L’American Indian Movement

Le mouvement activiste indien souhaitait mettre en avant la condition sociale et économique des réserves et des Indiens comme ce fut le cas de la majorité des autres groupes défavorisés 129 . Il voulait également sensibiliser le gouvernement à la situation spirituelle, juridique, politique et ethnique de leur culture. Afin d’éviter l’amalgame avec les autres groupes ethniques notamment le mouvement noir, le Red Power décida de se mettre en marge des grands mouvements sociaux et prit le chemin d’un militantisme plus radical avec la création le 28 juillet 1968 de l’American Indian Movement. Il lutta contre l’injustice raciale, œuvra pour une amélioration des conditions économiques, dénonça la politique du BIA et défendit la souveraineté tribale et l’autodétermination. Ce mouvement intertribal pan-indien se caractérisa par un militantisme radical et des méthodes violentes et symboliques, rappelant des événements importants de l’histoire, afin d’attirer l’attention des médias. Il mobilisa et instrumentalisa des symboles historiques de l’indianité afin de revitaliser une appartenance et une cohésion intertribale et développer une revendication identitaire indienne. Ce fut le cas en novembre 1969 avec la prise et l’occupation pendant un an de l’ancienne prison de l’île d’Alcatraz, à San Francisco. Puis en 1972, lorsque le groupe d’Alcatraz occupa la base militaire de Fort Lawton à Seattle 130 . Puis le 27 Février 1973 quelques Indiens occupèrent la colline Wounded Knee (Dakota du sud), symbole du massacre des Sioux en 1890. Ils protestèrent contre la « dictature » du BIA et contre les mauvais traitements dans et en dehors des réserves. Enfin, la plus longue marche d’Alcatraz à Washington, la capitale fédérale, le 11 Février 1978, contre la mise en place d’une dizaine de propositions de lois déposées par les sénateurs Kennedy, Needs et Cunningham qui impliquaient l’abrogation des traités et des droits de pêche, de chasse, d’usage des eaux ainsi que la suppression de toute forme de gouvernement traditionnel (Rostkowski, 1986 : 152-154).

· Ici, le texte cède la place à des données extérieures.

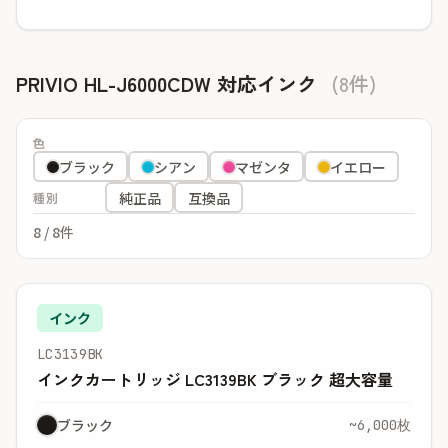
PRIVIO HL-J6000CDW 対応インク
(8件)
色
ブラック
シアン
マゼンタ
イエロー
純正品
互換品
種別
8
/ 8件
インク
LC3139BK
インクカートリッジ LC3139BK ブラック 超大容量
ブラック
~6,000枚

Mais certains militants critiquèrent les actions virulentes de l’AIM. Au fond, elles n’avaient pas concrètement changé le quotidien des nations indiennes et en plus risquaient de compromettre les relations avec l’État. Ils se tournèrent donc vers des actions juridiques et vers l’international et organisèrent en 1974, dans la réserve Sioux de Standing Rock, la première « Conférence internationale des traités indiens » à l’issue de laquelle l’International Indian Treaty Council (IITC) fut créé. Ils souhaitaient défendre les traités et établir des contacts avec l’ONU en vue d’obtenir le statut d’ONG (Rostkowski, 1986 : 185). Les Indiens comprirent que seuls les grands regroupements interethniques leur permettraient une visibilité sur le plan international, d’accéder à un statut d’ONG, de participer aux réunions et au groupe de travail de l’ONU.

En 1975 eut lieu à Port Alberni, en Colombie Britannique, la première conférence internationale des peuples autochtones. Suite à cette rencontre, le World Council of Indigenous Peoples fut créé et obtint le statut d’ONG, tout comme l’ International Indian Treaty Council en 1975 et le National Indian Youth Council (NIYC) en 1984.

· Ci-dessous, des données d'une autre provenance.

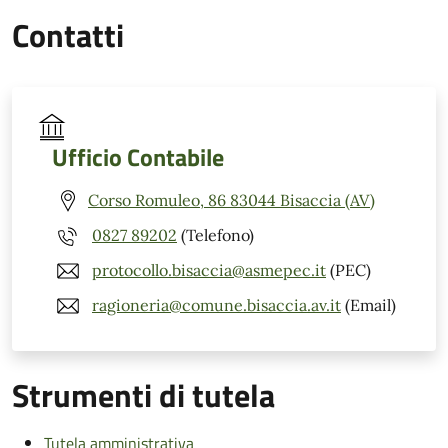
Contatti
Ufficio Contabile
Corso Romuleo, 86 83044 Bisaccia (AV)
0827 89202
(Telefono)
protocollo.bisaccia@asmepec.it
(PEC)
ragioneria@comune.bisaccia.av.it
(Email)
Strumenti di tutela
Tutela amministrativa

En 1977, l’ International Indian Treaty Council fut chargé par l’ONU d’organiser la première participation des autochtones à une Conférence des ONG dont le thème était la « discrimination contre les populations autochtones des Amériques ». Ce fut l’occasion pour les nations autochtones de demander la révision de la Convention n°107 de l’Organisation Internationale du Travail (OIT) et la création d’un Groupe de Travail à l’ONU. Ils réitérèrent cette demande en 1981, lors d’une seconde conférence internationale sur « les peuples autochtones et leur rapport à la terre » (Morin, 2005 : 35-41). Ils obtinrent satisfaction en 1982 avec la création d’un Groupe de Travail sur les Populations Autochtones (GTPA) et travaillèrent pendant plus de vingt ans, au sein de ce groupe composé d’experts et des représentants gouvernementaux, sur un projet de déclaration universelle des droits autochtones.

En définitive, les mouvements activistes des années 1960 ont surtout été pour les Indiens l’occasion d’être plus visibles sur la scène nationale voire internationale et de revendiquer une autodétermination tribale. L’Indien « victime » devenait un Indien « combattant », un « guerrier victorieux », tenant tête au pouvoir fédéral et revendiquant une indianité. Il suffit d’ailleurs de regarder les recensements de ces cinquante dernières années pour constater que l’identité indienne est devenue incontestablement une option ethnique plus gratifiante et attractive 131 .

Notes
129.

Les Indiens ont bénéficié en 1964, dans le cadre de l’ Economic Opportunity Act , des programmes d’assistance sociale et économique destinés aux autres groupes défavorisés. Ils ont obtenu des aides financières qui n’ont pas été soumises au contrôle du BIA.

130.

Suite à cette occupation, un centre culturel intercommunautaire indien, le Daybreak Star sera inauguré en 1977. Voir l’article du Newsletter of the Seattle Arts Commission, April 1977, Indian arts Center Opens, Seattle, Vol.1, N°1. Et l’article Hackett, Regina, November 12, 1985, « Daybreak Star brings a new day for Indian arts », Seattle Post- Intelligencer, C-7.

131.

En 1960, 523.591 personnes se considéraient comme appartenant à la « race » indienne alors qu’elles n’étaient que 357.499 en 1950. Ce chiffre est passé en 1970 à 792.730 personnes puis à 959.204 personnes en 1980 (Nagel, 1996 : 83-84). La population indienne est aujourd’hui, d’après le dernier recensement de 2000, de 4.5 millions.